*** Provided records ***

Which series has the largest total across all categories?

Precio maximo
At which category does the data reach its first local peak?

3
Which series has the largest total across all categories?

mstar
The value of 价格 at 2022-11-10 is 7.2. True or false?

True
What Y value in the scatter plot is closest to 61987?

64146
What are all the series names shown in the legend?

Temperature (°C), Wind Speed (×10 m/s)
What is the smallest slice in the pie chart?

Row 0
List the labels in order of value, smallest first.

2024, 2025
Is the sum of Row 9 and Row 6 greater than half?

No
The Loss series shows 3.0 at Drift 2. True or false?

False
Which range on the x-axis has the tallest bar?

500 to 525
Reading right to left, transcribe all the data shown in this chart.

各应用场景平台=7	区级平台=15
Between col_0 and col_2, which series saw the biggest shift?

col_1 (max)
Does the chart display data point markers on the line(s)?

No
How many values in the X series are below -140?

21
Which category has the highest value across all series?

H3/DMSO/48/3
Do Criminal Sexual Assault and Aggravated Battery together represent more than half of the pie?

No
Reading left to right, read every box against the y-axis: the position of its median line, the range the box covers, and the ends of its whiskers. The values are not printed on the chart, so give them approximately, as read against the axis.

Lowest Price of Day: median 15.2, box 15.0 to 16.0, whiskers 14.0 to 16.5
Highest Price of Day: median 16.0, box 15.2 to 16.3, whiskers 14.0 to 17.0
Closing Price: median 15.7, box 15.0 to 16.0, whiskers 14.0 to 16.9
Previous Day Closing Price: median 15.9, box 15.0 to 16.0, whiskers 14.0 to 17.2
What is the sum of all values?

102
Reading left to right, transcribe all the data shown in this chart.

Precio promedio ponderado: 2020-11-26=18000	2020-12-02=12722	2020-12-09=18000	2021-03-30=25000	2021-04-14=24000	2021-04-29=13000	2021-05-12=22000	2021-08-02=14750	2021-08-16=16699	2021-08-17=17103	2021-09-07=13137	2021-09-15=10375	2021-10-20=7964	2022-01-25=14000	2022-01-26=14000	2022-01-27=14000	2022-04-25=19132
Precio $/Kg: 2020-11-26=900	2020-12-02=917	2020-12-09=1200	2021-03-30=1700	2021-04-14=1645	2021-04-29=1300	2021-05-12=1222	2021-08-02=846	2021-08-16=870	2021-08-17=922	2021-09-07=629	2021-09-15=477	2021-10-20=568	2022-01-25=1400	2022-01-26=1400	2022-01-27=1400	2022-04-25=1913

*** End of Provided records ***

Copy every one of the records above word for word, with no changes.

» **Result for this task**:
Which series has the largest total across all categories?

Precio maximo
At which category does the data reach its first local peak?

3
Which series has the largest total across all categories?

mstar
The value of 价格 at 2022-11-10 is 7.2. True or false?

True
What Y value in the scatter plot is closest to 61987?

64146
What are all the series names shown in the legend?

Temperature (°C), Wind Speed (×10 m/s)
What is the smallest slice in the pie chart?

Row 0
List the labels in order of value, smallest first.

2024, 2025
Is the sum of Row 9 and Row 6 greater than half?

No
The Loss series shows 3.0 at Drift 2. True or false?

False
Which range on the x-axis has the tallest bar?

500 to 525
Reading right to left, transcribe all the data shown in this chart.

各应用场景平台=7	区级平台=15
Between col_0 and col_2, which series saw the biggest shift?

col_1 (max)
Does the chart display data point markers on the line(s)?

No
How many values in the X series are below -140?

21
Which category has the highest value across all series?

H3/DMSO/48/3
Do Criminal Sexual Assault and Aggravated Battery together represent more than half of the pie?

No
Reading left to right, read every box against the y-axis: the position of its median line, the range the box covers, and the ends of its whiskers. The values are not printed on the chart, so give them approximately, as read against the axis.

Lowest Price of Day: median 15.2, box 15.0 to 16.0, whiskers 14.0 to 16.5
Highest Price of Day: median 16.0, box 15.2 to 16.3, whiskers 14.0 to 17.0
Closing Price: median 15.7, box 15.0 to 16.0, whiskers 14.0 to 16.9
Previous Day Closing Price: median 15.9, box 15.0 to 16.0, whiskers 14.0 to 17.2
What is the sum of all values?

102
Reading left to right, transcribe all the data shown in this chart.

Precio promedio ponderado: 2020-11-26=18000	2020-12-02=12722	2020-12-09=18000	2021-03-30=25000	2021-04-14=24000	2021-04-29=13000	2021-05-12=22000	2021-08-02=14750	2021-08-16=16699	2021-08-17=17103	2021-09-07=13137	2021-09-15=10375	2021-10-20=7964	2022-01-25=14000	2022-01-26=14000	2022-01-27=14000	2022-04-25=19132
Precio $/Kg: 2020-11-26=900	2020-12-02=917	2020-12-09=1200	2021-03-30=1700	2021-04-14=1645	2021-04-29=1300	2021-05-12=1222	2021-08-02=846	2021-08-16=870	2021-08-17=922	2021-09-07=629	2021-09-15=477	2021-10-20=568	2022-01-25=1400	2022-01-26=1400	2022-01-27=1400	2022-04-25=1913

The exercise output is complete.